* [SOURCE EXTRACT]:
James Buchanan Eads


Captain James Buchanan Eads was a world-renowned American civil engineer and inventor, holding more than 50 patents.

Early life and education

Eads was born in Lawrenceburg, Indiana, and named for his mother's cousin, future President of the United States James Buchanan. Eads' father, Thomas C. Eads pursued a fortune to no avail and the family moved several times. Eads grew up in St. Louis, Missouri. The family lost all of their possessions in a steamboat fire as they landed in St. Louis in 1833. Thomas Eads' business ventures in St. Louis failed, and he abandoned his family and moved upriver.
James Eads was largely self-educated; at the age of 13, he left school to take up work to help support the family. He sold apples on the streets of St. Louis to help support his sisters and mother, who ran a boardinghouse. One of his first jobs was at the Williams & Duhring dry-goods store run by Barrett Williams. Williams allowed the young Eads to spend time in his library, located above the store. In Eads's spare time, he read books on physical science, mechanics, machinery, and civil engineering. When Eads became successful later in life and Williams suffered hardship, Eads reciprocated Williams' generosity by providing money for Williams' comfort in his old age.

Family

Around 1842, Eads fell in love with Martha Dillon, a woman related to him by marriage. Martha's father was Patrick Dillon, a prominent St. Louis businessman. Patrick did not approve of the couple, as he wanted Martha to marry someone with money and influence. In October 1845, James and Martha wed without her father's consent.

* [TASKS]:
#1 From the Eads biography, return everything from "Around 1842, Eads" down to "her father's consent.", word for word.
#2 According to the Eads biography, at what age did Eads leave school to work?
#3 Condense the paragraph of the Eads biography that begins "Around 1842, Eads fell in love" into a shorter version that keeps its main facts.
The listing is separate material, unrelated to the Eads biography.

* [STORED DATA]:
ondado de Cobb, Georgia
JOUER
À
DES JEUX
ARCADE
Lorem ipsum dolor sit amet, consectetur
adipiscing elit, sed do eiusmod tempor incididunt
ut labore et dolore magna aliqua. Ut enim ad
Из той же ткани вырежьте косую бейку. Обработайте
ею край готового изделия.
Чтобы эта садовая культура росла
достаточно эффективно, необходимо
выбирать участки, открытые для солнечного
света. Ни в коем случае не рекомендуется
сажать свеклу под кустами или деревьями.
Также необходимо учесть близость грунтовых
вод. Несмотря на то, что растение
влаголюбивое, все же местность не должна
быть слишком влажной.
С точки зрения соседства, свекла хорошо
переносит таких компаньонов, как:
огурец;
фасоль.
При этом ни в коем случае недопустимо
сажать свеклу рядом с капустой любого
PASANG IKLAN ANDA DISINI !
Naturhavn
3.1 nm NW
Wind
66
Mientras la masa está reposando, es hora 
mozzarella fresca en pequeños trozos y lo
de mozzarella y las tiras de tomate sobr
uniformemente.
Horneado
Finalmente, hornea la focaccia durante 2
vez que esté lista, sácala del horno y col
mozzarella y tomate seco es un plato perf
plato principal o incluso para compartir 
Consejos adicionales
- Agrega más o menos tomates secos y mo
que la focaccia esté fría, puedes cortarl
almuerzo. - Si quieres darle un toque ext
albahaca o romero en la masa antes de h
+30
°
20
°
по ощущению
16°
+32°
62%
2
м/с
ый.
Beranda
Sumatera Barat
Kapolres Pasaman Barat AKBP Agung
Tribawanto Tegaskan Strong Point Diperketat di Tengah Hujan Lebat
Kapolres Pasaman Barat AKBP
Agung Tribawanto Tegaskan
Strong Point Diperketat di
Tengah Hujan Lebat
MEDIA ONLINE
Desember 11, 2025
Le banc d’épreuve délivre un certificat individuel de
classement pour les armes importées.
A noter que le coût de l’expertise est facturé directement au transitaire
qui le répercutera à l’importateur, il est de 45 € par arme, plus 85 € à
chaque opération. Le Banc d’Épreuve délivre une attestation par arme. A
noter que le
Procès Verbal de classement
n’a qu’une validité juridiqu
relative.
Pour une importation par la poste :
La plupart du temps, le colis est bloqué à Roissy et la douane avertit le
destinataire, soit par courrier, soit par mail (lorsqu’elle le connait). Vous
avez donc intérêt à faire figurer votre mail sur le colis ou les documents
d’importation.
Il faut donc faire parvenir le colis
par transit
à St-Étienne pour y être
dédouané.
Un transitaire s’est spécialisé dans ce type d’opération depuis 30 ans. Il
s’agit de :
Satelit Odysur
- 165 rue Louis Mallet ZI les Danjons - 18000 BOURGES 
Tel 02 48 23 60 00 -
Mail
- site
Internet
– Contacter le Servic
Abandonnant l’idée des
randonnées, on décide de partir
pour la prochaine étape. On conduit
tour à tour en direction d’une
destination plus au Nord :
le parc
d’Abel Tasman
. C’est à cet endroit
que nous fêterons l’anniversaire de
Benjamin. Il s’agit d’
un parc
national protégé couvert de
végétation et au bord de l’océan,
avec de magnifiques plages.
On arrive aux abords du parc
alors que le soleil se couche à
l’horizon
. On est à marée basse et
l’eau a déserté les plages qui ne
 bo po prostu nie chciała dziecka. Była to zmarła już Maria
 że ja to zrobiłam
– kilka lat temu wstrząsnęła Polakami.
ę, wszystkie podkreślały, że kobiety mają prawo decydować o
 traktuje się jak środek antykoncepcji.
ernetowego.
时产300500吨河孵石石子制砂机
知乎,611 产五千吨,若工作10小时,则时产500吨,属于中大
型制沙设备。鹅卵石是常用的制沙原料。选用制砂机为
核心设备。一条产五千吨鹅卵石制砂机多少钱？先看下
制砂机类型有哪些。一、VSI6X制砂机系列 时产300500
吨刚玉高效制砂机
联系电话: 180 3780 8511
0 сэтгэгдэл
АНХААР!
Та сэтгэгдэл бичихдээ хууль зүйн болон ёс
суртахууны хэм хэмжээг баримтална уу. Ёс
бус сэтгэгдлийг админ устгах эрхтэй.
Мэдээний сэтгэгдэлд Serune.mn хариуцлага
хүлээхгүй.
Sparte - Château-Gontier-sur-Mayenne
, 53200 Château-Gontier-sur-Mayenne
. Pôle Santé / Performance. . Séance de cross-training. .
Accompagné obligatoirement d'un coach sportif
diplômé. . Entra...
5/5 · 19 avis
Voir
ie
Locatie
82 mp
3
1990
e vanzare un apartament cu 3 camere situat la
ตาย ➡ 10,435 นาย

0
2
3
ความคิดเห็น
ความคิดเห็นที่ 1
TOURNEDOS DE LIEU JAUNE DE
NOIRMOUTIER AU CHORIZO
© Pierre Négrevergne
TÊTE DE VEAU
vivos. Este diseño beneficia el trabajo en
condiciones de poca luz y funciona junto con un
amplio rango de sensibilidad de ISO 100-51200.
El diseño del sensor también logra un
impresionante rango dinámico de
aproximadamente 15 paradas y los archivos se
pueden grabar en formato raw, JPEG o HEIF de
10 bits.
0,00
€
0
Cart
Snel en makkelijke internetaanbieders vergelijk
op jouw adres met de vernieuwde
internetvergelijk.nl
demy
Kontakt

* [RESPONSE LIST]:
#1
Around 1842, Eads fell in love with Martha Dillon, a woman related to him by marriage. Martha's father was Patrick Dillon, a prominent St. Louis businessman. Patrick did not approve of the couple, as he wanted Martha to marry someone with money and influence. In October 1845, James and Martha wed without her father's consent.

#2 At 13.

#3 Around 1842, Eads fell in love with Martha Dillon, a relative by marriage and the daughter of prominent St. Louis businessman Patrick Dillon. Her father disapproved because he wanted her to marry someone with money and influence, but the couple married without his consent in October 1845.